*** Opening of Material provided ***

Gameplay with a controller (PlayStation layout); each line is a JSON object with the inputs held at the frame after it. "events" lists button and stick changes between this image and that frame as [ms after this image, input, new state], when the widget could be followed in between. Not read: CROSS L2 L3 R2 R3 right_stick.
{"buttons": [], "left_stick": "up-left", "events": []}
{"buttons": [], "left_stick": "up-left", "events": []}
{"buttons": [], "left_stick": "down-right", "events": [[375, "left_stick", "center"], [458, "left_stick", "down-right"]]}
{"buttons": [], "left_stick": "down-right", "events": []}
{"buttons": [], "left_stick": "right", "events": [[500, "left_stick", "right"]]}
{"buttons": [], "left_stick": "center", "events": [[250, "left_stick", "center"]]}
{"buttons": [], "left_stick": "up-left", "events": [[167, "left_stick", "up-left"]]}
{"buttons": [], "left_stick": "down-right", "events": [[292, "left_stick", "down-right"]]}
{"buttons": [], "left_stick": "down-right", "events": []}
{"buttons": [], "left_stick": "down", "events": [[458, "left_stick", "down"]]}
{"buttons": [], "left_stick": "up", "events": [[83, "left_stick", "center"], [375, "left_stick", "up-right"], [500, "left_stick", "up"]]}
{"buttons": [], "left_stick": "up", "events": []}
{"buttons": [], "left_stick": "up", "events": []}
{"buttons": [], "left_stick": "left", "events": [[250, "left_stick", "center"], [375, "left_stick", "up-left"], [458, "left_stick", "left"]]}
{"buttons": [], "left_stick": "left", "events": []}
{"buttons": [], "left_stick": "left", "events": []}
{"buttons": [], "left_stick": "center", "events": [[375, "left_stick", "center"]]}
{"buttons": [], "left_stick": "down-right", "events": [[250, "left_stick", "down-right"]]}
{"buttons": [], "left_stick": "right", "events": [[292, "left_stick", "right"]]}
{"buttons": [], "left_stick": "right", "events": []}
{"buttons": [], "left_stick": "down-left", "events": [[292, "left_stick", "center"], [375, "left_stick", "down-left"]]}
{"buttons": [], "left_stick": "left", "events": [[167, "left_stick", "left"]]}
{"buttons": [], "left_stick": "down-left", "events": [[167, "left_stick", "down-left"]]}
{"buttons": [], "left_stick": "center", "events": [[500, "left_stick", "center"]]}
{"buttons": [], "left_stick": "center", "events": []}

*** Close of Material provided ***

§ Exercise prompt: Return the entries above, every line intact.

§ Result for this exercise:
Gameplay with a controller (PlayStation layout); each line is a JSON object with the inputs held at the frame after it. "events" lists button and stick changes between this image and that frame as [ms after this image, input, new state], when the widget could be followed in between. Not read: CROSS L2 L3 R2 R3 right_stick.
{"buttons": [], "left_stick": "up-left", "events": []}
{"buttons": [], "left_stick": "up-left", "events": []}
{"buttons": [], "left_stick": "down-right", "events": [[375, "left_stick", "center"], [458, "left_stick", "down-right"]]}
{"buttons": [], "left_stick": "down-right", "events": []}
{"buttons": [], "left_stick": "right", "events": [[500, "left_stick", "right"]]}
{"buttons": [], "left_stick": "center", "events": [[250, "left_stick", "center"]]}
{"buttons": [], "left_stick": "up-left", "events": [[167, "left_stick", "up-left"]]}
{"buttons": [], "left_stick": "down-right", "events": [[292, "left_stick", "down-right"]]}
{"buttons": [], "left_stick": "down-right", "events": []}
{"buttons": [], "left_stick": "down", "events": [[458, "left_stick", "down"]]}
{"buttons": [], "left_stick": "up", "events": [[83, "left_stick", "center"], [375, "left_stick", "up-right"], [500, "left_stick", "up"]]}
{"buttons": [], "left_stick": "up", "events": []}
{"buttons": [], "left_stick": "up", "events": []}
{"buttons": [], "left_stick": "left", "events": [[250, "left_stick", "center"], [375, "left_stick", "up-left"], [458, "left_stick", "left"]]}
{"buttons": [], "left_stick": "left", "events": []}
{"buttons": [], "left_stick": "left", "events": []}
{"buttons": [], "left_stick": "center", "events": [[375, "left_stick", "center"]]}
{"buttons": [], "left_stick": "down-right", "events": [[250, "left_stick", "down-right"]]}
{"buttons": [], "left_stick": "right", "events": [[292, "left_stick", "right"]]}
{"buttons": [], "left_stick": "right", "events": []}
{"buttons": [], "left_stick": "down-left", "events": [[292, "left_stick", "center"], [375, "left_stick", "down-left"]]}
{"buttons": [], "left_stick": "left", "events": [[167, "left_stick", "left"]]}
{"buttons": [], "left_stick": "down-left", "events": [[167, "left_stick", "down-left"]]}
{"buttons": [], "left_stick": "center", "events": [[500, "left_stick", "center"]]}
{"buttons": [], "left_stick": "center", "events": []}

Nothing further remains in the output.